OK, so now, Sunday afternoon, having done...


...most of my weekend cooking and cleaning and errands, and having been to the gym, and having decided to take the rest of the day to rest, I have finished both articles and all the blog responses I can find.

So now I can say that I mostly agree with Stephanie and Juliana's essay. (And I found myself puzzled, for mostly the same reasons they did, by both the claims and the conclusions drawn from them, in Jennifer Ashton's.)

Like Stephanie and Juliana, I'm surprised by the numbers.

I especially identify with their questions/remaining uncertainties, including their assertion that the numbers alone tell only one story, and that even statistical equity would not necessarily indicate that "feminism is irrelevant or outdated or just plain over or boring or pathetic or whiny" or that a 50/50 ratio in the mags/anthologies/prizes "necessarily means that these things are feminist or progressive." And when they said "we had a constant feeling that we had better and more exciting, i.e. non-gender specific, work that we wished we could be doing," I was like I KNOW!

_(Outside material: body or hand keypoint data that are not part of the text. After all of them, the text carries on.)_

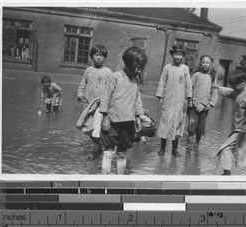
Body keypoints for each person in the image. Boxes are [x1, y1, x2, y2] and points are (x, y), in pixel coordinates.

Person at [99, 46, 147, 175]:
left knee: (122, 152)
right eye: (137, 67)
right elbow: (105, 98)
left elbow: (137, 99)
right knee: (108, 151)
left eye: (141, 67)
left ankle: (120, 177)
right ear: (129, 63)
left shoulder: (136, 81)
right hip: (112, 121)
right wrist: (105, 117)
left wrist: (138, 117)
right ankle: (105, 177)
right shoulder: (114, 77)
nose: (139, 70)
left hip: (128, 122)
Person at [214, 71, 246, 175]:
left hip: (245, 128)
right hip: (238, 128)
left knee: (226, 149)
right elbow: (229, 92)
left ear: (242, 82)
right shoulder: (238, 92)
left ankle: (227, 173)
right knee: (237, 151)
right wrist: (217, 87)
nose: (233, 87)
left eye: (235, 85)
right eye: (232, 86)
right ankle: (230, 171)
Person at [156, 44, 192, 157]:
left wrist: (188, 98)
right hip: (168, 100)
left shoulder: (185, 69)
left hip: (180, 102)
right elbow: (162, 82)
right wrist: (160, 97)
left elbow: (188, 85)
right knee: (165, 124)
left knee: (177, 125)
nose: (178, 57)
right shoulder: (167, 67)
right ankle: (162, 148)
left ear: (183, 56)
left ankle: (174, 149)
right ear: (172, 55)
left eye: (180, 55)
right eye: (176, 54)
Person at [77, 44, 112, 161]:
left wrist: (106, 102)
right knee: (88, 128)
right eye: (97, 55)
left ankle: (95, 151)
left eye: (102, 56)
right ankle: (100, 144)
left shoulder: (107, 72)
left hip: (100, 106)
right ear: (92, 56)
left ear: (105, 58)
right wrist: (80, 94)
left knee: (96, 128)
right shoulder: (88, 71)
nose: (99, 58)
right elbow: (83, 85)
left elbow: (110, 89)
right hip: (88, 105)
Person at [186, 55, 218, 152]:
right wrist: (190, 100)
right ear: (200, 63)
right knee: (192, 126)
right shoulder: (196, 75)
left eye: (207, 62)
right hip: (193, 105)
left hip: (205, 107)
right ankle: (189, 144)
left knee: (200, 127)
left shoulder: (212, 77)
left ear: (211, 65)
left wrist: (211, 103)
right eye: (203, 62)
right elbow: (189, 88)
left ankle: (197, 144)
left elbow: (215, 90)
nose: (205, 64)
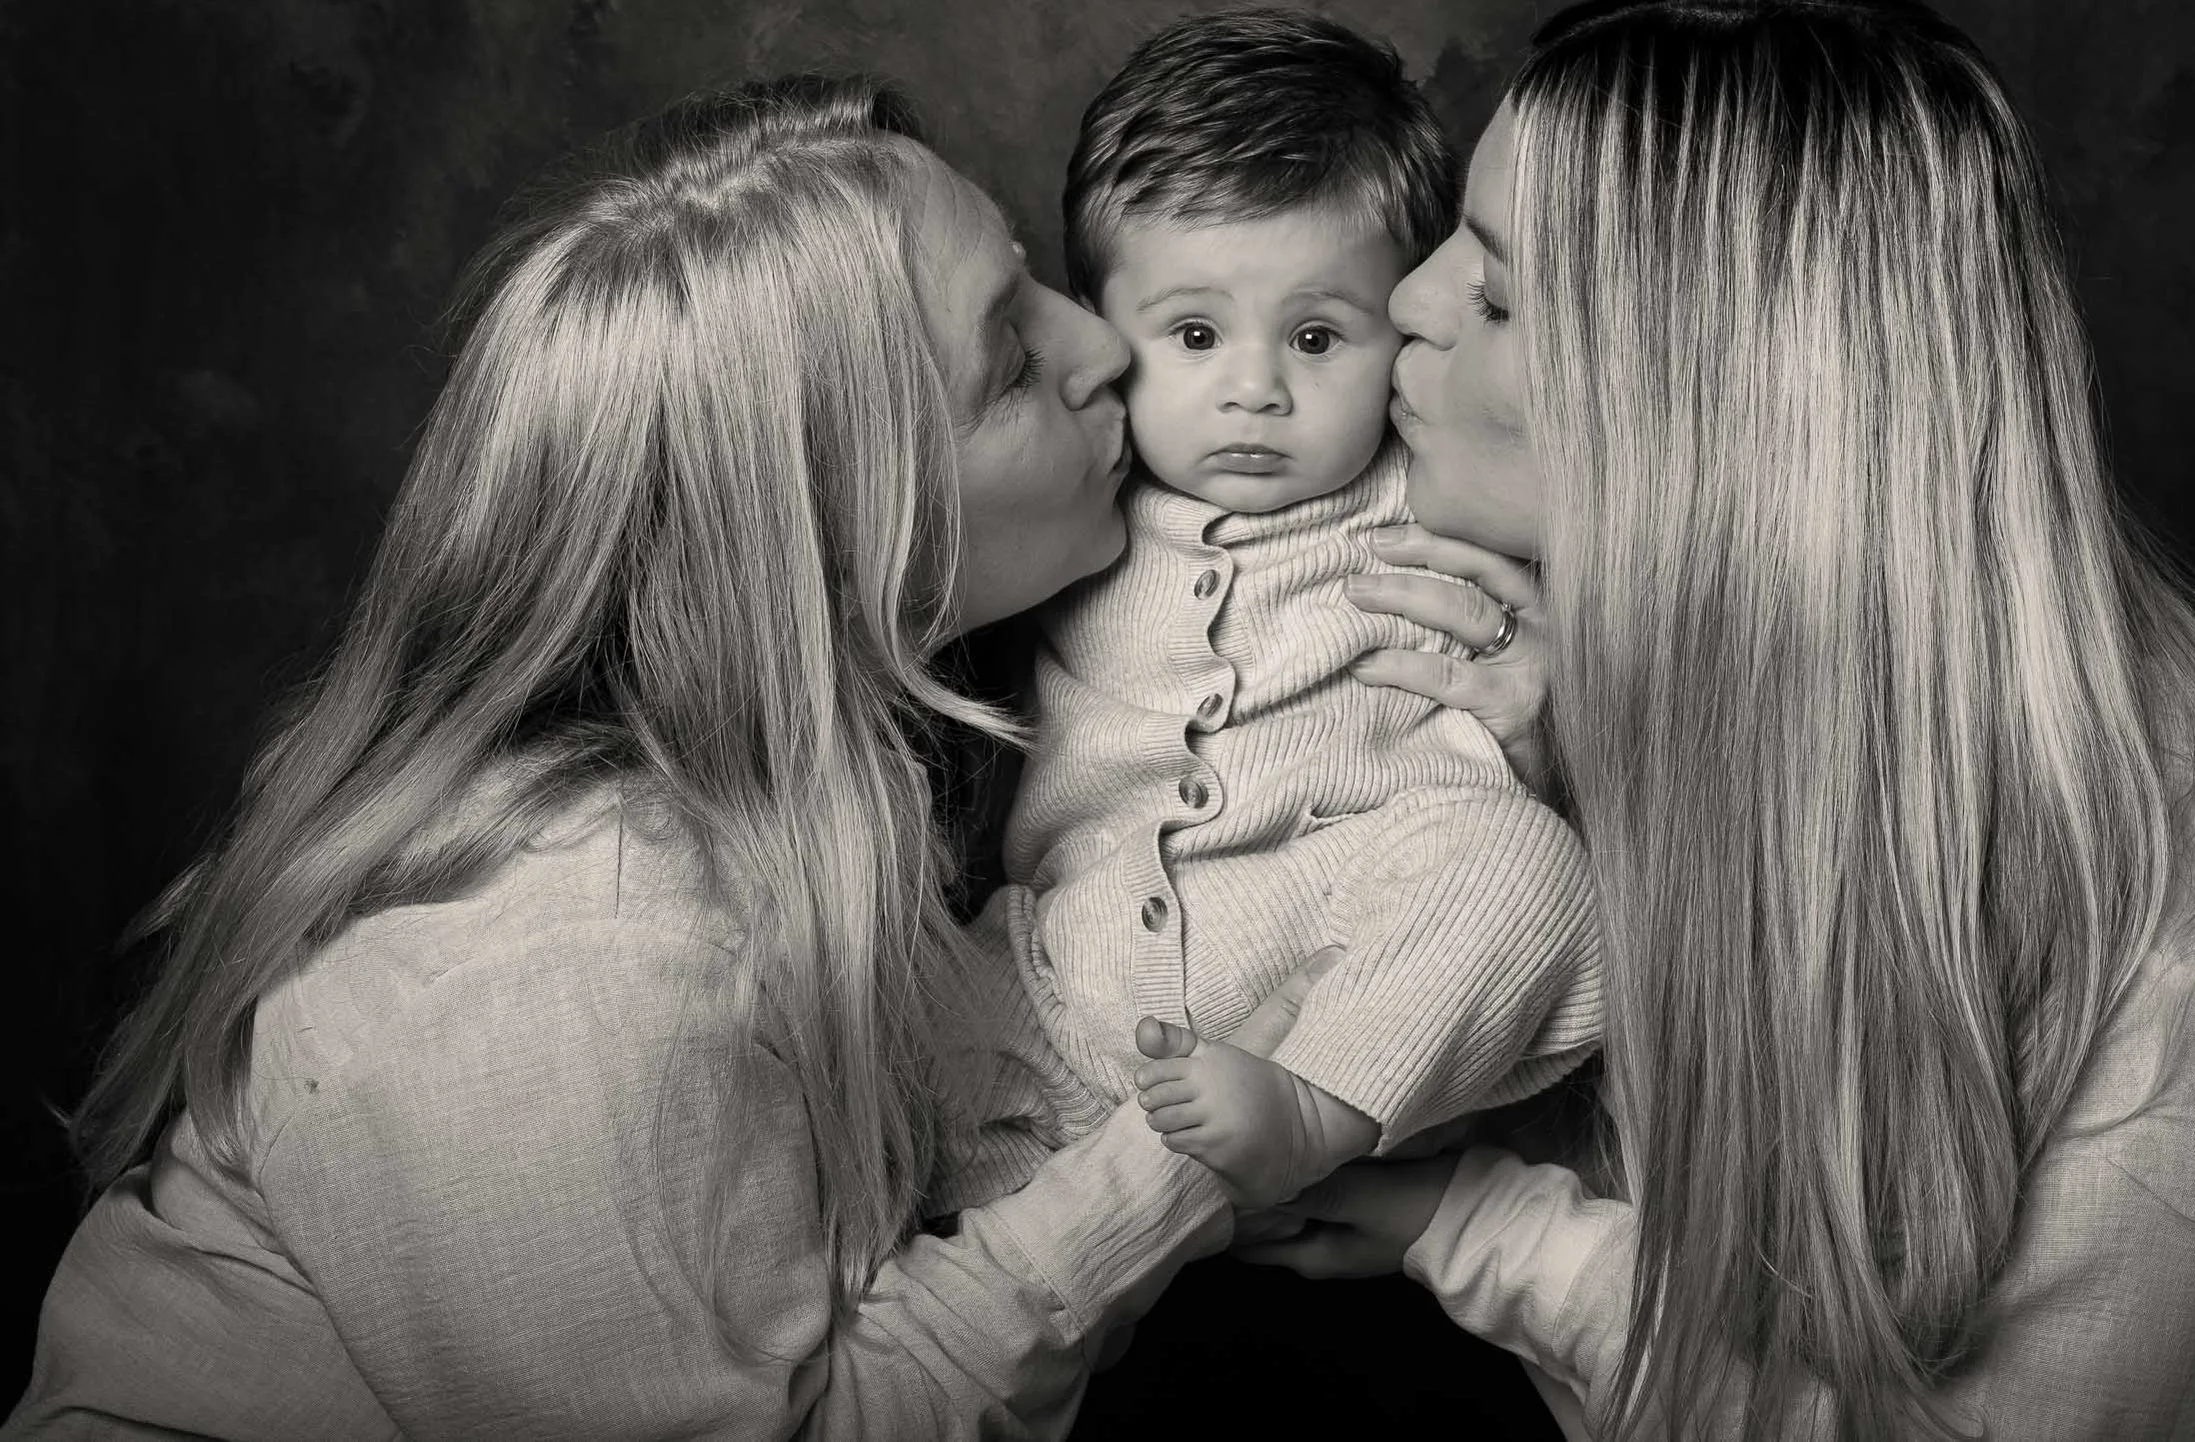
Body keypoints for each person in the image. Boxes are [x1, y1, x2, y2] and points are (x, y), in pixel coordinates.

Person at [1237, 0, 2195, 1439]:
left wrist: (1479, 1226)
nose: (1403, 303)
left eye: (1499, 293)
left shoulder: (2168, 961)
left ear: (1707, 415)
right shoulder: (1612, 678)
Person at [9, 73, 1344, 1439]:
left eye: (1031, 279)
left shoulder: (814, 784)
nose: (1104, 347)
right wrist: (1212, 1137)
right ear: (831, 532)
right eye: (1007, 358)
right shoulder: (555, 955)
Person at [934, 8, 1601, 1217]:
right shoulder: (1067, 497)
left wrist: (1555, 744)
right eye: (1193, 334)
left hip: (1321, 934)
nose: (1255, 389)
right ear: (1101, 328)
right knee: (877, 1017)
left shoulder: (1445, 496)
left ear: (1400, 322)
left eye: (1314, 336)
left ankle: (1317, 1106)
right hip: (1063, 971)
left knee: (1519, 867)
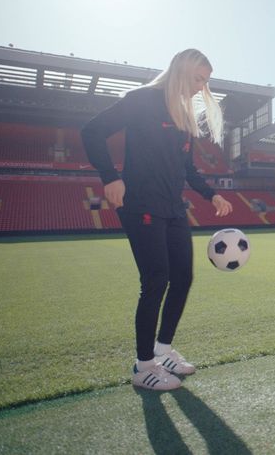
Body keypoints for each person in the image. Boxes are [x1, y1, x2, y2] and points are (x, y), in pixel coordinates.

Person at [81, 48, 233, 390]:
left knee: (183, 278)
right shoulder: (142, 100)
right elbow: (92, 131)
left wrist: (212, 194)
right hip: (141, 205)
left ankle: (163, 352)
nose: (200, 87)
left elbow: (188, 169)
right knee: (156, 280)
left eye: (205, 81)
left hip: (173, 208)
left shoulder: (184, 117)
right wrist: (110, 176)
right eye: (197, 78)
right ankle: (143, 366)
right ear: (180, 70)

The most important part of their article though (which they also say themselves--how could anybody miss that?) is not the number crunching but the owning up--to our own ambivalences about what feminism is or does or should be or should do, our complicity and "first-world privilege," and our failure(s) to be the change we wish to see in the world.*

And when I say "our" I do definitely mean "my."

The essay ends with a call for suggestions about how poets and/or communities of poets can do more to engage the living/working conditions of women in a national/international arena.

That's a good fucking question (which a handful of people attempt to answer in the last section of the piece, including Kasey, Anne, Rachel Blau DuPlessis, Eileen Myles, &tc.)

I'm gonna keep thinking about that.

To order a copy of this issue of the Chicago Review (currently the only way to read the essays), go here. (The Mid-Manhattan branch of the NYPL does not yet have the Autumn 2007 issue, but should get it soon; but hey, maybe your library is quicker.)

* Uh, to quote Gandhi as quoted by the issue of Yoga Journal I flipped through on the ellipitical this morning.


UPDATE! The Chicago Review has made the essays available on their website (linked above). Rocking. (Be sure to read the notes too, particularly the methodology section, which addresses already some of the issues raised in a few responses elsewhere.)